Over the past 16 months, prices have risen in all areas of Great Britain. However, the biggest increases have been in markets outside London.

Savills expects this trend to continue. For 2022 it has predicted growth of 2% in London and growth of at least 3% in every other part of Great Britain. In both the north-west and Yorkshire and the Humber it has forecast rises of 4.5%.

Over the next five years the company said it expected prices to rise by 18.8% in both regions, while in London they would go up by 5.6%.

“Given where we are in the housing market cycle, the north-south divide in house prices looks set to close further over the next five years,” said Lawrence Bowles, a director of residential research at Savills.

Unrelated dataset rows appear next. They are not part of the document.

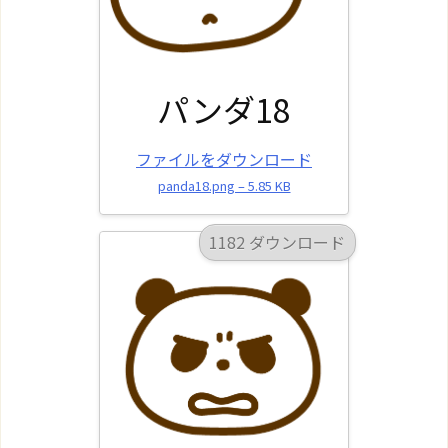
パンダ18
ファイルをダウンロード
panda18.png – 5.85 KB
1182 ダウンロード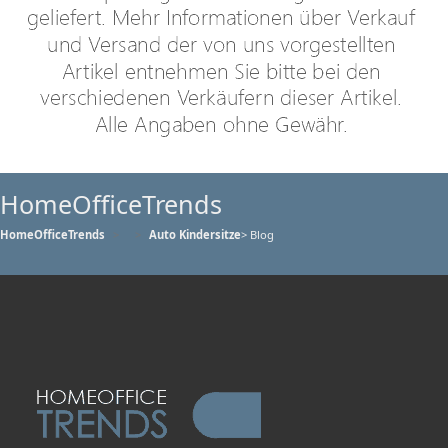
HomeOfficeTrends
HomeOfficeTrends
Auto Kindersitze
> Blog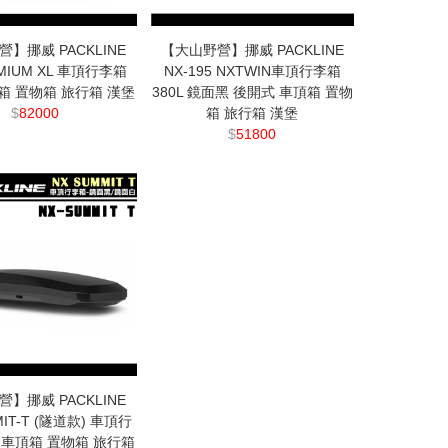
】挪威 PACKLINE
【大山野營】挪威 PACKLINE
EMIUM XL 車頂行李箱
NX-195 NXTWIN車頂行李箱
頂箱 置物箱 旅行箱 漢堡
380L 鏡面黑 後開式 車頂箱 置物
$
82000
箱 旅行箱 漢堡
$
51800
】挪威 PACKLINE
MIT-T (隧道款) 車頂行
L 車頂箱 置物箱 旅行箱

“There remains more of an affordability cushion beyond London and the south. The government’s levelling-up agenda has the potential to accelerate a rebalancing of the market but only if it gains meaningful traction.”

However, despite the big rises in the north-west and Yorkshire and the Humber, the price gap between homes there and in London will remain huge.

By the end of 2026, Savills expects homes to cost an average of £272,732 in the north-west and £266,417 in Yorkshire compared with £713,987 in London.

Since the lockdown on the housing market was eased in early summer 2020, prices have risen sharply, fuelled by stamp duty holidays, lifestyle changes and record low mortgage rates.

In recent weeks many of the cheapest mortgages have been taken off the shelves in anticipation of the rise in the Bank of England base rate as policymakers take action against inflation.

The forecasts are based on the assumption that the Bank will increase rates twice in 2022 to 0.5% by the end of the year and to 1.5% by the end of 2026. Currently, the base rate stands at only 0.1%, so this would mean a marked change in the cost of borrowing.

Lucian Cook, Savills’ head of residential research, said this would have an impact on how much homebuyers could afford to spend.

Rules on lending mean that banks and building societies must stress-test borrowers before advancing mortgages and only allow them to borrow sums they can afford to repay if interest rates are high.

“Stress-testing of affordability has meant that existing borrowers are unlikely to get into financial trouble as rates creep up,” he said. “But it will cap how much new buyers can borrow relative to their income in a higher interest rate environment, acting as a drag on both prospective price growth and market activity over our forecast period.”